_Goal of the exercise:_ Transcribe exactly, and only, the lines that run from the one containing "module module_mux_2x1_testbench();" through the end of the records.

_Material shown:_
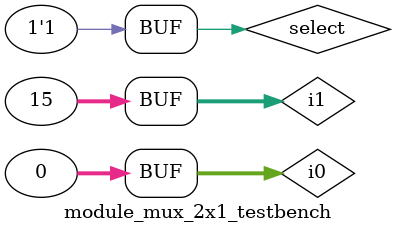
<source format=v>
module module_mux_2x1_testbench();

reg [31:0] i0,i1;
reg select;

wire [31:0] out;

module_mux_2x1 hatb(i0,i1,select,out);

initial begin

i0=32'b0; i1=32'b00000000000000000000000000001000; select=0;
#20
i0=32'b0; i1=32'b00000000000000000000000000001111; select=1;



end
 
 
initial
begin
$monitor("time = %2d, select=%1b, out=%32b", $time, select,out);
end
 
endmodule

</source>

_Exercise response:_
module module_mux_2x1_testbench();

reg [31:0] i0,i1;
reg select;

wire [31:0] out;

module_mux_2x1 hatb(i0,i1,select,out);

initial begin

i0=32'b0; i1=32'b00000000000000000000000000001000; select=0;
#20
i0=32'b0; i1=32'b00000000000000000000000000001111; select=1;



end
 
 
initial
begin
$monitor("time = %2d, select=%1b, out=%32b", $time, select,out);
end
 
endmodule

</source>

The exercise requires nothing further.